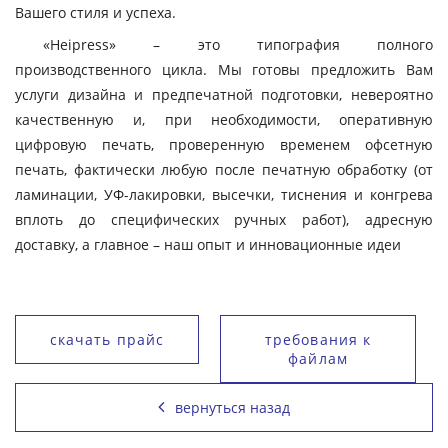
Вашего стиля и успеха.
«Heipress» – это типография полного
производственного цикла. Мы готовы предложить Вам
услуги дизайна и предпечатной подготовки, невероятно
качественную и, при необходимости, оперативную
цифровую печать, проверенную временем офсетную
печать, фактически любую после печатную обработку (от
ламинации, УФ-лакировки, высечки, тиснения и конгрева
вплоть до специфических ручных работ), адресную
доставку, а главное – наш опыт и инновационные идеи
скачать прайс
требования к
файлам
вернуться назад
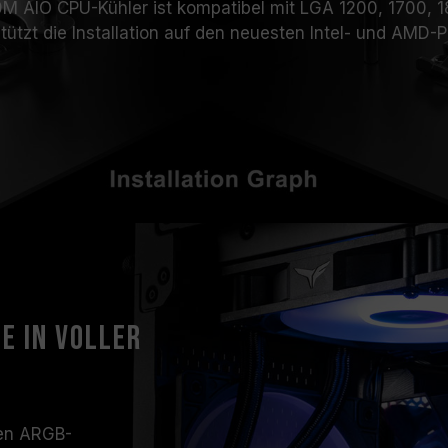
 AIO CPU-Kühler ist kompatibel mit LGA 1200, 1700, 
tützt die Installation auf den neuesten Intel- und AMD-P
e in voller
len ARGB-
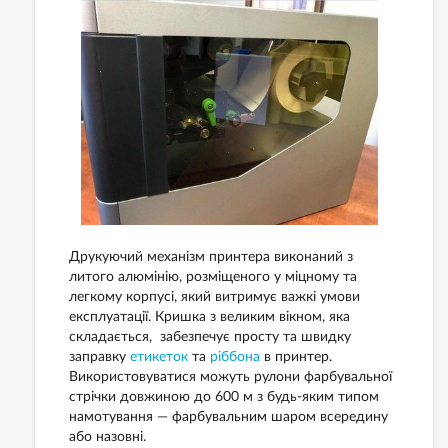
Друкуючий механізм принтера виконаний з
литого алюмінію, розміщеного у міцному та
легкому корпусі, який витримує важкі умови
експлуатації. Кришка з великим вікном, яка
складається, забезпечує просту та швидку
заправку
етикеток
та
ріббона
в принтер.
Використовуватися можуть рулони фарбувальної
стрічки довжиною до 600 м з будь-яким типом
намотування — фарбувальним шаром всередину
або назовні.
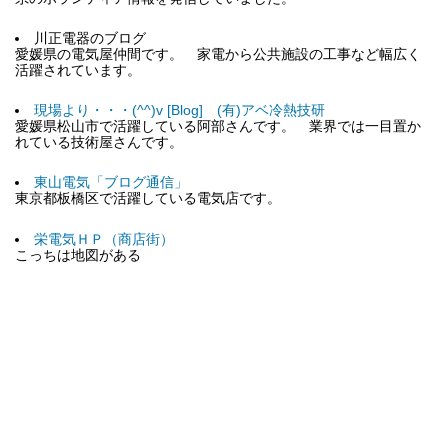
川正電器のブログ
愛媛県の電気屋仲間です。 家電から公共施設の工事など幅広く
活躍されています。
現場より・・・(^^)v [Blog] (有)アベ冷熱技研
愛媛県松山市で活躍している阿部さんです。 業界では一目置か
れている技術屋さんです。
東山電気「ブログ通信」
東京都板橋区で活躍している電気店です。
栄電気ＨＰ（商店街）
こっちは地図がある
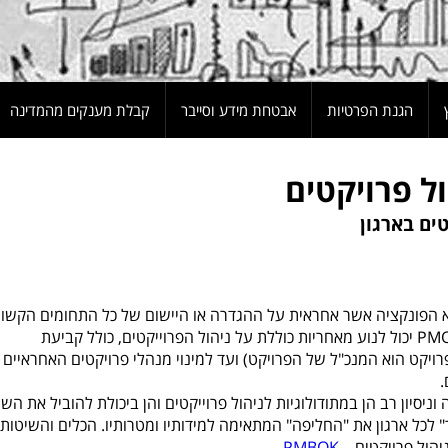
הגנת הפרטיות
אבטחת מידע וסייבר
קבלת מענקים מהמדינה
ול פרויקטים
ים בארגון
W
Project Management Office  הוא הפונקציה אשר אחראית על ההגדרה או היישום של כל התחומים הקש
לניהול פרויקטים בארגון. טווח האחריות של PMO יכול לנוע מאחריות כוללת על ניהול הפרוייקטים, כולל קביעת
פרויקט הוא המנכ"ל של הפרויקט) ועד למינוי מנהלי פרויקטים האחראיים 
.
שדרוג של PMO דורש הבנה וניסיון רב הן במתודולוגיות לניהול פרוייקטים והן ביכולת להוביל את השי
ר" לכל ארגון את "החליפה" המתאימה למידותיו ומטרותיו. הכלים והשיטות
הול פרויקטים –
PMBOK
.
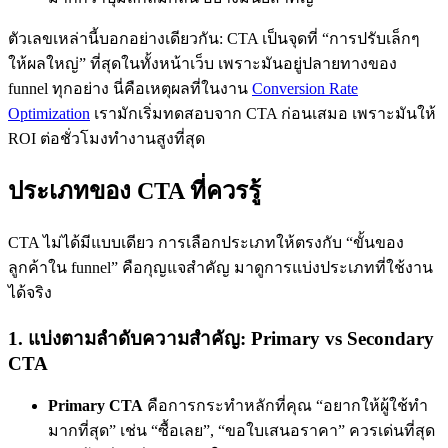
ตัวเลขเหล่านี้บอกอย่างเดียวกัน: CTA เป็นจุดที่ “การปรับเล็กๆ
ให้ผลใหญ่” ที่สุดในทั้งหน้าเว็บ เพราะมันอยู่ปลายทางของ
funnel ทุกอย่าง นี่คือเหตุผลที่ในงาน
Conversion Rate
Optimization
เรามักเริ่มทดสอบจาก CTA ก่อนเสมอ เพราะมันให้
ROI ต่อชั่วโมงทำงานสูงที่สุด
ประเภทของ CTA ที่ควรรู้
CTA ไม่ได้มีแบบเดียว การเลือกประเภทให้ตรงกับ “ขั้นของ
ลูกค้าใน funnel” คือกุญแจสำคัญ มาดูการแบ่งประเภทที่ใช้งาน
ได้จริง
1. แบ่งตามลำดับความสำคัญ: Primary vs Secondary
CTA
Primary CTA
คือการกระทำหลักที่คุณ “อยากให้ผู้ใช้ทำ
มากที่สุด” เช่น “ซื้อเลย”, “ขอใบเสนอราคา” ควรเด่นที่สุด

Aim of the task:
Skipping the pictures, print the lines in the listing above exactly as written, starting at the line with "требования к" and ending at the line with "לניהול פרויקטים בארגון.", both included.

Answer for this exercise:
требования к
файлам
вернуться назад
 AIO CPU-Kühler ist kompatibel mit LGA 1200, 1700, 
tützt die Installation auf den neuesten Intel- und AMD-P
e in voller
len ARGB-
Друкуючий механізм принтера виконаний з
литого алюмінію, розміщеного у міцному та
легкому корпусі, який витримує важкі умови
експлуатації. Кришка з великим вікном, яка
складається, забезпечує просту та швидку
заправку
етикеток
та
ріббона
в принтер.
Використовуватися можуть рулони фарбувальної
стрічки довжиною до 600 м з будь-яким типом
намотування — фарбувальним шаром всередину
або назовні.
川正電器のブログ
愛媛県の電気屋仲間です。 家電から公共施設の工事など幅広く
活躍されています。
現場より・・・(^^)v [Blog] (有)アベ冷熱技研
愛媛県松山市で活躍している阿部さんです。 業界では一目置か
れている技術屋さんです。
東山電気「ブログ通信」
東京都板橋区で活躍している電気店です。
栄電気ＨＰ（商店街）
こっちは地図がある
הגנת הפרטיות
אבטחת מידע וסייבר
קבלת מענקים מהמדינה
ול פרויקטים
ים בארגון
W
Project Management Office  הוא הפונקציה אשר אחראית על ההגדרה או היישום של כל התחומים הקש
לניהול פרויקטים בארגון. טווח האחריות של PMO יכול לנוע מאחריות כוללת על ניהול הפרוייקטים, כולל קביעת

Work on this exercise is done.